Timeslips
The seemingly unwavering natural course of a river can be altered via engineering to serve as the legal boundary of territory—with far-reaching effects. While researching Timeslips, artists Marlena Novak and Jay Alan Yim returned to the same Mississippi site—a levee road in Missouri—twelve months after their first visit and encountered a series of restrictions engendered by such practices. Significant flooding had rendered the road inaccessible. The film Timeslips takes such scenarios and fast-forwards them into a speculative future, in which a scientist on Mars reflects back upon the injustices wrought by attempts to control water on Earth.
Too many of us take the availability of water for granted.
Farmers don’t.
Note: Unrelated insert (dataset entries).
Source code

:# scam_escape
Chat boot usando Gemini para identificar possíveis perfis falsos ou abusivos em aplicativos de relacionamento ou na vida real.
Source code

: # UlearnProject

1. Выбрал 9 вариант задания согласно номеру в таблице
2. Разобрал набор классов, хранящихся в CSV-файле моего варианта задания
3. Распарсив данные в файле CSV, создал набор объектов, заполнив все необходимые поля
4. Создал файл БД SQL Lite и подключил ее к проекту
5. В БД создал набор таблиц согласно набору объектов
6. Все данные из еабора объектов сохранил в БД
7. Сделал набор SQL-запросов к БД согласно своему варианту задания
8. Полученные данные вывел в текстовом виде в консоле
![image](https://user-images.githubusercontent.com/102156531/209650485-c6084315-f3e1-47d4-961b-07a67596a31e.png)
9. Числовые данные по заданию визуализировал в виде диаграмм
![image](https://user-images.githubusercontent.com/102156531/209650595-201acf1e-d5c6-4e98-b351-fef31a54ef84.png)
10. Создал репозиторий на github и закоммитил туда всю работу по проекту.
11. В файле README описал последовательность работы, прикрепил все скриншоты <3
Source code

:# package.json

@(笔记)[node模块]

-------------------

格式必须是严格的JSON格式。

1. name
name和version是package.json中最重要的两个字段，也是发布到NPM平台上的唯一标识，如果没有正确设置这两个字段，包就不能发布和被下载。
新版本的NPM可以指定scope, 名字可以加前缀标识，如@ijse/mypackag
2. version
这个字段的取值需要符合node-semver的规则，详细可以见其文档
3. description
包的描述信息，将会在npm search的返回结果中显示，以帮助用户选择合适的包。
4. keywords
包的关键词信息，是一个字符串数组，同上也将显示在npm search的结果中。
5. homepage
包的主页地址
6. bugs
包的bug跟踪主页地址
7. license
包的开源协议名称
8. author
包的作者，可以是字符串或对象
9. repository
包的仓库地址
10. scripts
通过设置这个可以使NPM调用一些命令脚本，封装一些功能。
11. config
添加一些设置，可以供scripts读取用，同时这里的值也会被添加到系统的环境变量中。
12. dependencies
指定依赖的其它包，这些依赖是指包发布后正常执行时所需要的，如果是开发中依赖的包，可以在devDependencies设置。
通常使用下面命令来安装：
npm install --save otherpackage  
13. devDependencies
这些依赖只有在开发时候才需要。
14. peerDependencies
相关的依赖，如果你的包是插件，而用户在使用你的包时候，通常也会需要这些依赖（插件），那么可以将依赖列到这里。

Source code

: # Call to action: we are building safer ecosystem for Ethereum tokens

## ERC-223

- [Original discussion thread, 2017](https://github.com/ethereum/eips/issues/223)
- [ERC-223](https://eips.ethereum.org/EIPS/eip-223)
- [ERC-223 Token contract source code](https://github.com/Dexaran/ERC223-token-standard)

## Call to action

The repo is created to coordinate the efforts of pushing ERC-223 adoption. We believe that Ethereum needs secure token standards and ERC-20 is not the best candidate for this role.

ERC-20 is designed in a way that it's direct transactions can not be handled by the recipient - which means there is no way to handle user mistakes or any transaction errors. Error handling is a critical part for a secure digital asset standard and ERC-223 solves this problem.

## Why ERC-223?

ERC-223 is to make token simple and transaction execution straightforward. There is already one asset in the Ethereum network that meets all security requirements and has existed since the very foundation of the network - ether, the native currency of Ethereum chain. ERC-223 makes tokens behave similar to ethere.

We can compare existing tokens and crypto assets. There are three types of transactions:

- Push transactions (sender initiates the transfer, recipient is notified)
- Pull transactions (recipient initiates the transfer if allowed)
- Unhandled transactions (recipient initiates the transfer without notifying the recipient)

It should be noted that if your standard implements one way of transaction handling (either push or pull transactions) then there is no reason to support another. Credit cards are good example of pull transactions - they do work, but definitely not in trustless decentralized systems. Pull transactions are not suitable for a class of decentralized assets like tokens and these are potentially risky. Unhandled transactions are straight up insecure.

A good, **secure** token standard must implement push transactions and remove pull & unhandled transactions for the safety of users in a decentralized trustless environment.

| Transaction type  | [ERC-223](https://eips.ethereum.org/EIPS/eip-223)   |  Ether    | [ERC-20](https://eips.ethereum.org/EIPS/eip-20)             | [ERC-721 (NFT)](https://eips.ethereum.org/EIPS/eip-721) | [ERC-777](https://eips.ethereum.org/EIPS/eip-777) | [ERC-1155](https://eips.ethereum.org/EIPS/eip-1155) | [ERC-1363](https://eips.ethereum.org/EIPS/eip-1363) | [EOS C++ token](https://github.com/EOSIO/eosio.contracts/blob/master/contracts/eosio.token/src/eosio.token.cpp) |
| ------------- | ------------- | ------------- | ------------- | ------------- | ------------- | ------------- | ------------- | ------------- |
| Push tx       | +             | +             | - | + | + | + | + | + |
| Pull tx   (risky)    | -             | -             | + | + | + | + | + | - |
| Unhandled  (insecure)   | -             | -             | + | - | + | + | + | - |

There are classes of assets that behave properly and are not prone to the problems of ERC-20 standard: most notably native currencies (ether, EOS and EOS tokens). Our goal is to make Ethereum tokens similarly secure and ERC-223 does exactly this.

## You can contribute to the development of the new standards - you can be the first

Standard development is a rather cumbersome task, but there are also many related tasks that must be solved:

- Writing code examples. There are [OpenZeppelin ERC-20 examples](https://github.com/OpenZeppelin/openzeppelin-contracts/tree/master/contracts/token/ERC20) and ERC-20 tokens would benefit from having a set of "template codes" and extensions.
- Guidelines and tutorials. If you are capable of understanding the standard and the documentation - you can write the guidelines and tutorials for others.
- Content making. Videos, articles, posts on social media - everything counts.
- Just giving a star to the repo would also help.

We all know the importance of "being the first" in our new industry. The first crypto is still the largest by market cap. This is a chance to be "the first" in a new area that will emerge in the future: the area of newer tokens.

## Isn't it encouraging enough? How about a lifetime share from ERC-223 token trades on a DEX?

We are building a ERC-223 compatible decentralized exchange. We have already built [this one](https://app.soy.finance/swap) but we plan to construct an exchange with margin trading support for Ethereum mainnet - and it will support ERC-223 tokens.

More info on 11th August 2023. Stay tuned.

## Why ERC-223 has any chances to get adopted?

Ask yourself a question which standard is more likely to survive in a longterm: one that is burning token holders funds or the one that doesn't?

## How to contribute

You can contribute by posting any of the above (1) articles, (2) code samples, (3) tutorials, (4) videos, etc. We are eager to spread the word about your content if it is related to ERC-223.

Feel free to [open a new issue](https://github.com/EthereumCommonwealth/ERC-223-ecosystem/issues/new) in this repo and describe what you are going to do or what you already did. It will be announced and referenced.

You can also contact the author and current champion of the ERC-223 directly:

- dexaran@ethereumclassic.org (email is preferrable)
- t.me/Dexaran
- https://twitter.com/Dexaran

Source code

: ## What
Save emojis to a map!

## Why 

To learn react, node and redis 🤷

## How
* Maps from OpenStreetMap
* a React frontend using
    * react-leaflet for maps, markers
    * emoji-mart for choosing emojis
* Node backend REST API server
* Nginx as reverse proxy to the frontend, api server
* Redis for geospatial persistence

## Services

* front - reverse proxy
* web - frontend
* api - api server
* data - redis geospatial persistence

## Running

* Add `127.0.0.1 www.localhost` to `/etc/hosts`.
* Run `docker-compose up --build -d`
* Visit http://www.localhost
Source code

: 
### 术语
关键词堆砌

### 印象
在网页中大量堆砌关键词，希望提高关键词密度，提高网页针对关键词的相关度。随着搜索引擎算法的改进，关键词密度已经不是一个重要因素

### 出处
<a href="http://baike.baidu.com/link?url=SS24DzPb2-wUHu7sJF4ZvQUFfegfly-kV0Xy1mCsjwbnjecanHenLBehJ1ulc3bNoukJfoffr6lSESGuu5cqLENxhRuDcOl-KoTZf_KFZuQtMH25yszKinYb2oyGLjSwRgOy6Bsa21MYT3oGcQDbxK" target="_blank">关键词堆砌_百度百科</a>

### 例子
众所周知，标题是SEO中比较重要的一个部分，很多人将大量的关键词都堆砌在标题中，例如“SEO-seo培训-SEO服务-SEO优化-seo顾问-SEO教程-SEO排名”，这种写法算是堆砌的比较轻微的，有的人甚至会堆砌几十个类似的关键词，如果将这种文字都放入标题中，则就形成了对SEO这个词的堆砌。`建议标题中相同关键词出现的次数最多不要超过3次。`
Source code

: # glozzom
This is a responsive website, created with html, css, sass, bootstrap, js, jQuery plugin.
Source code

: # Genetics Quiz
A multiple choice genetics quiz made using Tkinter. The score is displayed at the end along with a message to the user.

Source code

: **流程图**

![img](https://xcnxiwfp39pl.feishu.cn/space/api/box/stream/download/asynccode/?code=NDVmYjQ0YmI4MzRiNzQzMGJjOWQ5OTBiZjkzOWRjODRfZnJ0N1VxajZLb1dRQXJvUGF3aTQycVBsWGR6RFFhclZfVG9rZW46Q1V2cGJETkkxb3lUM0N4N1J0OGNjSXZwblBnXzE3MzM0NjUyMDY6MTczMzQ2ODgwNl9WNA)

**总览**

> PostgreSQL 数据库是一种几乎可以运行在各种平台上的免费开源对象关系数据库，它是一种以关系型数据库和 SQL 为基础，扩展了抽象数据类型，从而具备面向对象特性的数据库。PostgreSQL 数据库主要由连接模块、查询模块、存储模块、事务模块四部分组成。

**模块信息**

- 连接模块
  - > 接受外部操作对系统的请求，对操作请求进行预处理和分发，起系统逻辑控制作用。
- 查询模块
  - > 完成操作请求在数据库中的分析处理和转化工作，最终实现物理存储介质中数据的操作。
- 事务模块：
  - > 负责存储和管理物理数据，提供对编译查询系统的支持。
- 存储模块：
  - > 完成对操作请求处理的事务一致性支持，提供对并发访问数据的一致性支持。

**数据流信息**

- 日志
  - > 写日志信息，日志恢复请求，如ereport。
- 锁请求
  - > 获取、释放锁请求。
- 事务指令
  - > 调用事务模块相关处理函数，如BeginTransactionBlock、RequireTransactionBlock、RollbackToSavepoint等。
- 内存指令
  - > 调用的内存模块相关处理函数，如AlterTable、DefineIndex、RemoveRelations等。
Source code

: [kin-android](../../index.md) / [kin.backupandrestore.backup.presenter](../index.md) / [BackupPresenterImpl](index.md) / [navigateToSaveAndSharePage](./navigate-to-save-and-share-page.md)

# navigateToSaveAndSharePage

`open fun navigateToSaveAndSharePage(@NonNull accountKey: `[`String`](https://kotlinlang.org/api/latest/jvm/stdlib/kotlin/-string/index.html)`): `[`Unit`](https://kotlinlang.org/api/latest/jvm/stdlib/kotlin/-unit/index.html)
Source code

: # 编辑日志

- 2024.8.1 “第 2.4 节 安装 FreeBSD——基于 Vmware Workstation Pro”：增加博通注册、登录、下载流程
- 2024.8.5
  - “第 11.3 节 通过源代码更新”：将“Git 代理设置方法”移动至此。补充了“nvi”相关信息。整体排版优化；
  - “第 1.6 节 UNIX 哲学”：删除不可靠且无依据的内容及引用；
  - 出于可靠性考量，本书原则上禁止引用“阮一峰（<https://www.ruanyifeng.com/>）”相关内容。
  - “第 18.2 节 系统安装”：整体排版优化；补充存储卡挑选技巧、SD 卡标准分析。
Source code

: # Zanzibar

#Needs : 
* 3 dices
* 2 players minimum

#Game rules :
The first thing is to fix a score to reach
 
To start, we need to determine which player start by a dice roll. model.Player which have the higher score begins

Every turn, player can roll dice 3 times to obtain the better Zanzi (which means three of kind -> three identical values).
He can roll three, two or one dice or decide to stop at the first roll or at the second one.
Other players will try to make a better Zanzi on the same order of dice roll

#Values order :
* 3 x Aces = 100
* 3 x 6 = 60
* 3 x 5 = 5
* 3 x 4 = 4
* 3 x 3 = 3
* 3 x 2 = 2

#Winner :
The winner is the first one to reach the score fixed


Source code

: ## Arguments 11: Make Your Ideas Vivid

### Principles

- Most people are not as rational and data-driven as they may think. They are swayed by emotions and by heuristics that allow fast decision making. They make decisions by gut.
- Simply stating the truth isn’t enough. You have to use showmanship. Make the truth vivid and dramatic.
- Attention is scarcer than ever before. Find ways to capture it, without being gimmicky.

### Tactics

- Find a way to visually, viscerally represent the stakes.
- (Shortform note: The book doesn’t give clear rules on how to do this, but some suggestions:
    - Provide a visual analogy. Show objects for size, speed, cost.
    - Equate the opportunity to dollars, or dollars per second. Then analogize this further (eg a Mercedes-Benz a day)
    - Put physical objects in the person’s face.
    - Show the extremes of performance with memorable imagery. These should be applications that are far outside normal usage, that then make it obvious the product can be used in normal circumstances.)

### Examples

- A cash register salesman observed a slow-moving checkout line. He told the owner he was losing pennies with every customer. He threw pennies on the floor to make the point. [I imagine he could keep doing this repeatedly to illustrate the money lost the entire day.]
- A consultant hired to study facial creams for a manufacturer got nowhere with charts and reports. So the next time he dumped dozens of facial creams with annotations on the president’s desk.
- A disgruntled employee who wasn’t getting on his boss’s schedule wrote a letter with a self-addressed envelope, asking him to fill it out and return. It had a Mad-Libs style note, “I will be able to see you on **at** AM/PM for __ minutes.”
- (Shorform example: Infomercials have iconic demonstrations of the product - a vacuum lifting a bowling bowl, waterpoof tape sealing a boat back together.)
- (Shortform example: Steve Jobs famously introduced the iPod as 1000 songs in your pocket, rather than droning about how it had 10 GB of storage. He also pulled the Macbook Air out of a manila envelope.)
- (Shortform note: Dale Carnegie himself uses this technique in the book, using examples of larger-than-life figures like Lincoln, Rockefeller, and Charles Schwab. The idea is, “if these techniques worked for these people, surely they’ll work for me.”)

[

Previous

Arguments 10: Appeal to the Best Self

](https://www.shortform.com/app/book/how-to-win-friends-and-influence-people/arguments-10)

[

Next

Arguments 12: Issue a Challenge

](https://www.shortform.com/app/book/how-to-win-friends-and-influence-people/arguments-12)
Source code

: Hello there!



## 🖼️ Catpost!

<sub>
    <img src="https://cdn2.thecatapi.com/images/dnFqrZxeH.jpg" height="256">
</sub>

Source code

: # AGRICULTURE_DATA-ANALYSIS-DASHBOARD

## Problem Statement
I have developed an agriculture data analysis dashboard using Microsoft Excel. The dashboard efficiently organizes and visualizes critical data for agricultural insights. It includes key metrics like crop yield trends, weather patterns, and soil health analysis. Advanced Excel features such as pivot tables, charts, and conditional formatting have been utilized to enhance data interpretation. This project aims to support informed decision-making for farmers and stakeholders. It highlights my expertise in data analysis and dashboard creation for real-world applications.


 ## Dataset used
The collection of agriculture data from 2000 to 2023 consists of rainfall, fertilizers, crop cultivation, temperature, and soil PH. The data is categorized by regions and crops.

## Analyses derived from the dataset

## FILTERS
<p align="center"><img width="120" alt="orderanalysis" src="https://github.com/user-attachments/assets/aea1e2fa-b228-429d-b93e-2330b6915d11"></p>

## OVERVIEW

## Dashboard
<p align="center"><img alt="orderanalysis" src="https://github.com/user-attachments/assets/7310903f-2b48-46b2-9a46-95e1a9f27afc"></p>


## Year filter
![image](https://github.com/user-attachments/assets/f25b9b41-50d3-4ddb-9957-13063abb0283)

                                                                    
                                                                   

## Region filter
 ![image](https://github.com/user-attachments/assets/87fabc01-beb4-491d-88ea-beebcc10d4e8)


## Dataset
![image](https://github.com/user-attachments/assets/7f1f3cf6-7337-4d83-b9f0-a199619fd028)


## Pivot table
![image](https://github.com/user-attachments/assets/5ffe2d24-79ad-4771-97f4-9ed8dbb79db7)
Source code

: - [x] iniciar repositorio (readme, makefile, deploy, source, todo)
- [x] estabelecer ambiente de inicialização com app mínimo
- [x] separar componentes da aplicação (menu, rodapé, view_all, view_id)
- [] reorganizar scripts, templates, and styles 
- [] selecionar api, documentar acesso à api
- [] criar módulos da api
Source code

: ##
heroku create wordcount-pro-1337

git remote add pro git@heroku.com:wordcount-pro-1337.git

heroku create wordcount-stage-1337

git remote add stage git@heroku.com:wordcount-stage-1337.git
People who live in arid locations don’t. People who live in communities where every day they must transport water to their homes don’t.
In the past, people fought over water, at the personal level, at the community level, at the regional level, at the international level. They still do, in situations ranging from drought to flooding. Injustices are repeatedly perpetrated by people over other people because of something connected to water.
Timeslips is a thought experiment: the viewer is placed in the mind of a scientist on Mars, whose mission is to bootstrap agriculture in a place where the plenitude of water on Earth is a distant memory. Her recollections take on dreamlike and sometimes hallucinatory qualities. Real and imaginary floods intermingle. Martian dust storms devastate a pumpkin crop. She hears the amplified sounds of underwater insects as the pond they live in is transformed into an Impressionistic waterscape. And she feels the baleful gaze of the multitude of victims of the Indian Removal Act of 1830 haunting a field that resembles a cemetery for disused machinery.